*** Opening DATA ***

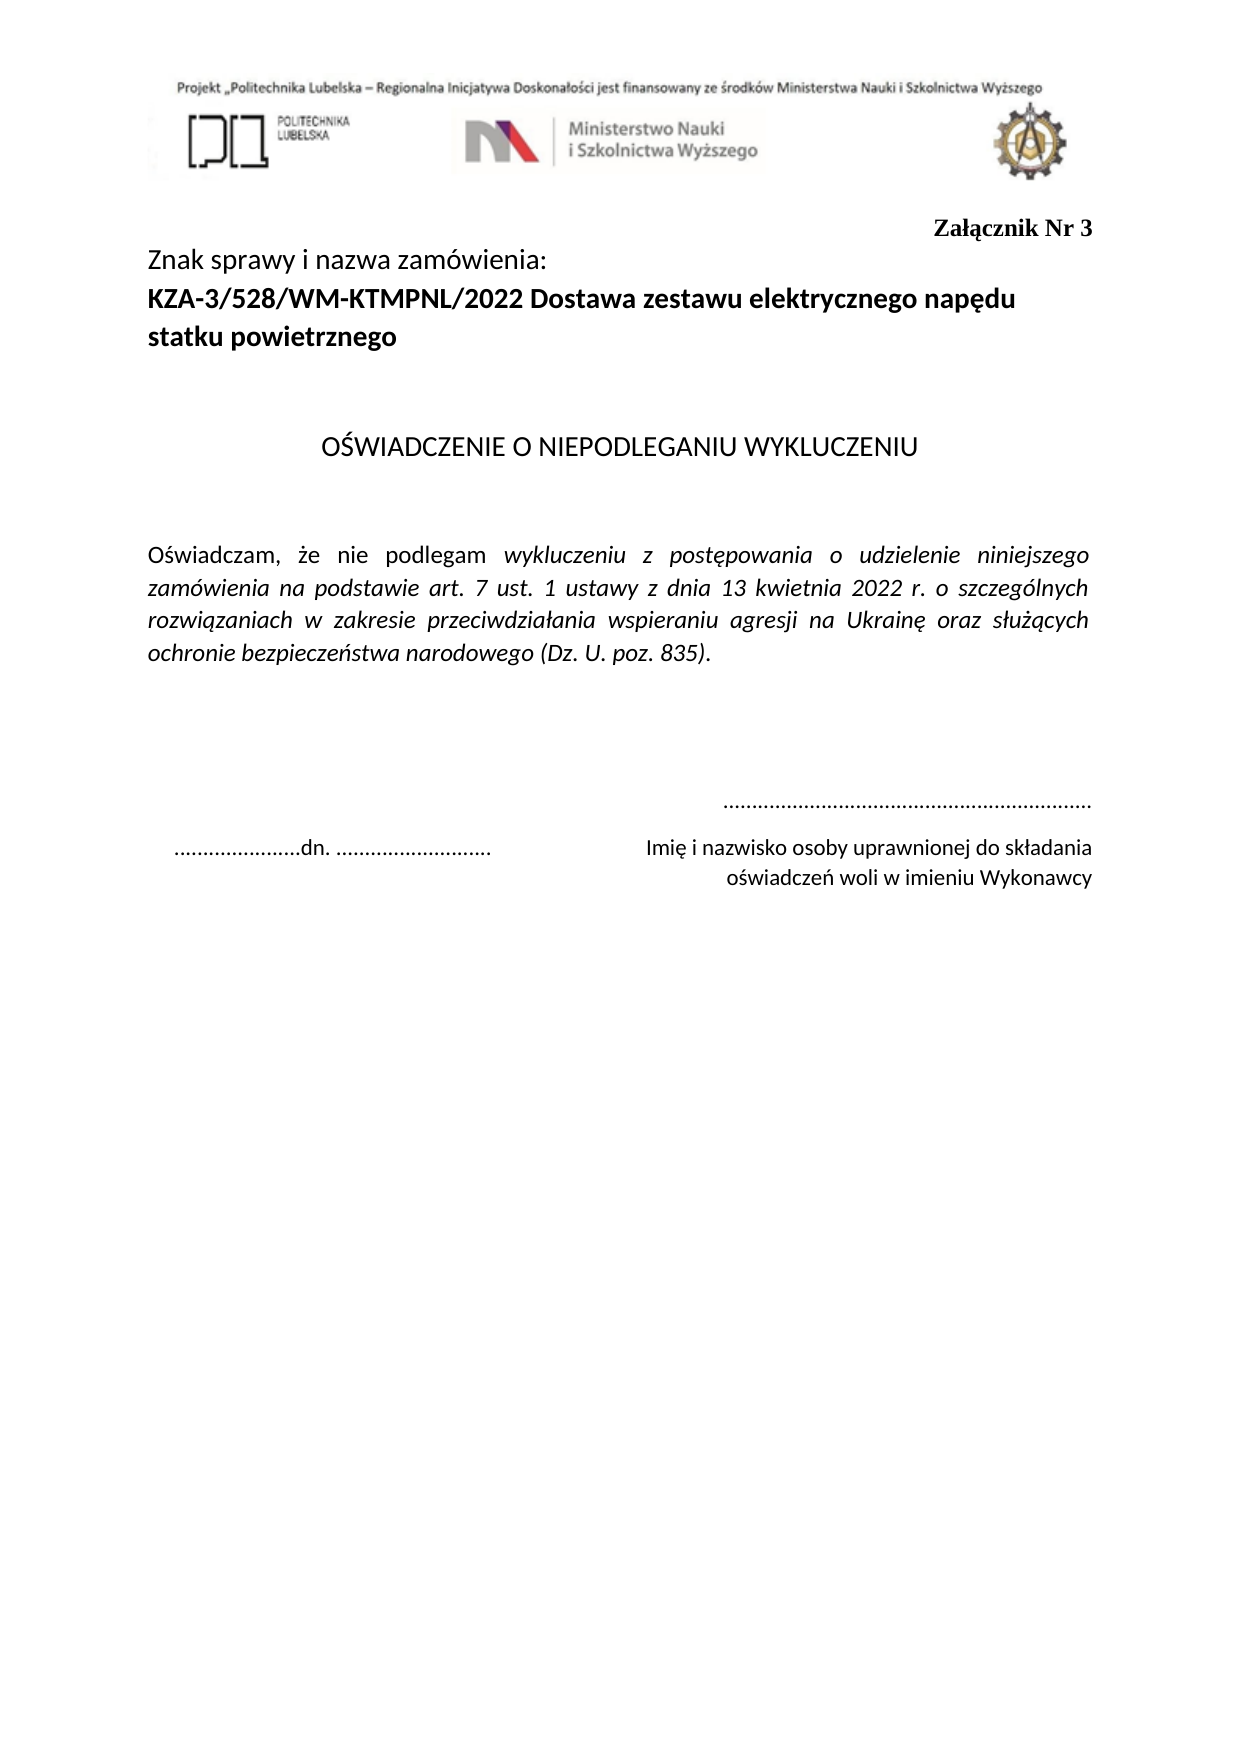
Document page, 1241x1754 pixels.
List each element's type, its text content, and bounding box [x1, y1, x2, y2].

text Znak sprawy i nazwa zamówienia: [148, 241, 1093, 277]
text KZA-3/528/WM-KTMPNL/2022 Dostawa zestawu elektrycznego napędu statku powietrznego [148, 280, 1093, 354]
text Oświadczam, że nie podlegam wykluczeniu z postępowania o udzielenie niniejszego zamówienia na podstawie art. 7 ust. 1 ustawy z dnia 13 kwietnia 2022 r. o szczególnych rozwiązaniach w zakresie przeciwdziałania wspieraniu agresji na Ukrainę oraz służących ochronie bezpieczeństwa narodowego (Dz. U. poz. 835). [148, 539, 1093, 668]
text ................................................................ [118, 786, 1093, 814]
text OŚWIADCZENIE O NIEPODLEGANIU WYKLUCZENIU [148, 428, 1093, 464]
text ......................dn. ........................... Imię i nazwisko osoby uprawnionej do składania oświadczeń woli w imieniu Wykonawcy [118, 833, 1093, 891]
picture [147, 73, 1092, 185]
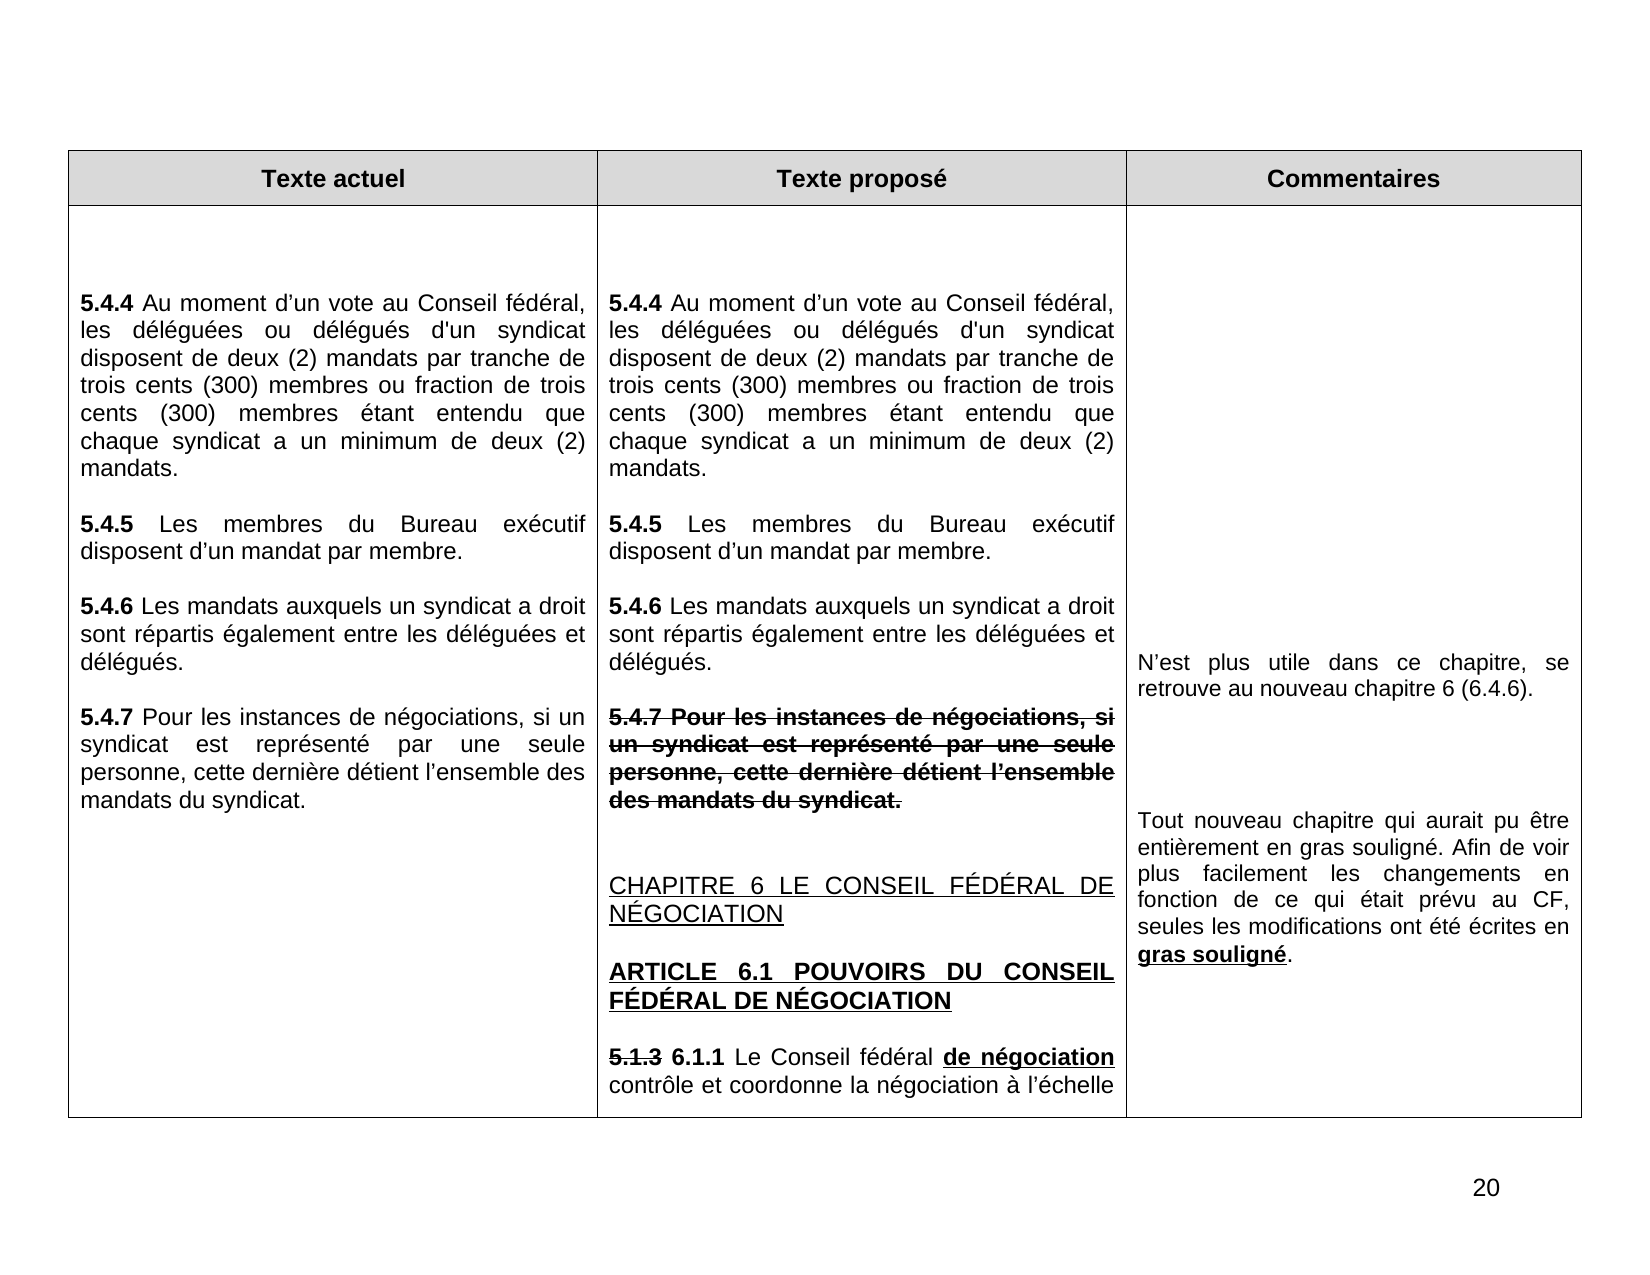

*** Closing DATA ***

- WHAT IS NEEDED -
Copy out every line from the material above in which the word "zamówienia" appears.

- EXERCISE SOLUTION -
text Znak sprawy i nazwa zamówienia: [148, 241, 1093, 277]
text Oświadczam, że nie podlegam wykluczeniu z postępowania o udzielenie niniejszego zamówienia na podstawie art. 7 ust. 1 ustawy z dnia 13 kwietnia 2022 r. o szczególnych rozwiązaniach w zakresie przeciwdziałania wspieraniu agresji na Ukrainę oraz służących ochronie bezpieczeństwa narodowego (Dz. U. poz. 835). [148, 539, 1093, 668]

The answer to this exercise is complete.